More: Learn how to properly roll out pie crust.
For the filling:
5 cups blueberries (about 2 1/2 pints)
1 cup sugar
1/4 cup flour
1 pinch salt
Zest of one lemon
1 teaspoon grated fresh ginger
1 vanilla bean, seeds scraped
1 egg for egg wash
3 tablespoons crunchy sugar to finish
Preheat the oven to 400° F and line a baking sheet with parchment paper.
Gently toss the blueberries, sugar, flour, salt, lemon zest, ginger, and vanilla bean scrapings in a bowl until well combined.
On a lightly floured surface, roll out one piece of dough into a roughly 8- by 12-inch rectangle, 1/4 to 1/8 inch thick; trim the edges so they're straight and even. Gently move the dough to the prepared baking sheet and put the whole thing in the fridge. Use your trimmings to patch any holes in the bottom crust. Roll out the other piece of dough to roughly the same size, erring on the larger side, and set it aside for a moment.
Remove the first rectangle of dough from the fridge and pour the blueberry mixture on top, leaving a generous border of at least 1 1/2 inches around the edges.
To make a lattice top, cut the remaining dough sheet into 1-inch strips. Starting from the top left corner of the pie, lay one strip of dough horizontally and one strip vertically, so that the horizontal strip is on the bottom.

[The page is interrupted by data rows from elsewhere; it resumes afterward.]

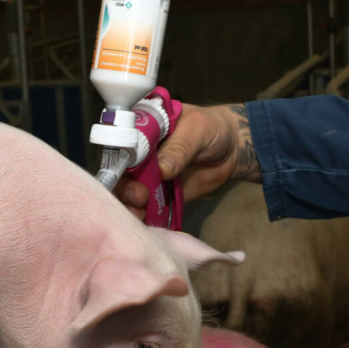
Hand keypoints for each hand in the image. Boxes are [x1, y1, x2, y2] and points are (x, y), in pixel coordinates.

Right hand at [114, 104, 258, 216]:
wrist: (231, 149)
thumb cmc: (211, 128)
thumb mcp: (197, 130)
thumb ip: (180, 147)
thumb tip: (162, 169)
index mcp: (140, 128)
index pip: (118, 143)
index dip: (117, 159)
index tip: (126, 174)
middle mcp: (137, 153)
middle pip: (118, 172)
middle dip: (123, 187)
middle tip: (139, 196)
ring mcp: (146, 175)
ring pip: (128, 192)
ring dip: (129, 205)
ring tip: (140, 212)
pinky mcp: (157, 194)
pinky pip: (145, 206)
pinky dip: (143, 215)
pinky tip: (146, 220)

Lay a second horizontal strip about 1/2 inch below the top strip so that it overlaps the vertical strip. Fold the top horizontal strip to the left and lay another vertical strip about 1/2 inch to the right of the first one. Next, fold the top horizontal strip back over it. This way, the second vertical strip will go underneath the top horizontal strip and over top of the second horizontal strip. Fold the first vertical strip up and lay down a third horizontal strip. Fold the vertical strip back down. Next, fold the second horizontal strip to the left and place a third vertical strip. Fold the horizontal strip back over the pie. Fold the middle vertical strip up and lay down the fourth horizontal strip. Fold the top and third horizontal strip to the left and place a fourth vertical strip.
More: Don't fear the lattice! Here are some step-by-step photos to walk you through the process.
Continue until all the strips are used up and the top of the pie is covered; you may have to piece some scraps together to make the last few strips of dough. Fold the bottom crust up and over the top of the pie and press firmly with a fork to seal it.
Another option is this: Do not cut the remaining dough into strips, but lay it over the blueberry filling in one piece, and fold the bottom crust up over the top and seal the edges very well by pressing firmly with the tines of a fork. Cut a few vents in the top and proceed with the recipe from there.
Put the baking sheet into the refrigerator or freezer until the crust is very firm. When you are ready to bake, brush the top of the pie with a beaten egg and generously sprinkle it with sugar. Bake the pie until the crust is deep golden brown and the juices are bubbling, 35 to 45 minutes. Cool slightly before cutting into squares and serving with ice cream or whipped cream.
Note: Be prepared! A lattice-topped pie will probably leak, so do not forget to line your pan with parchment paper. And save that corner piece for yourself.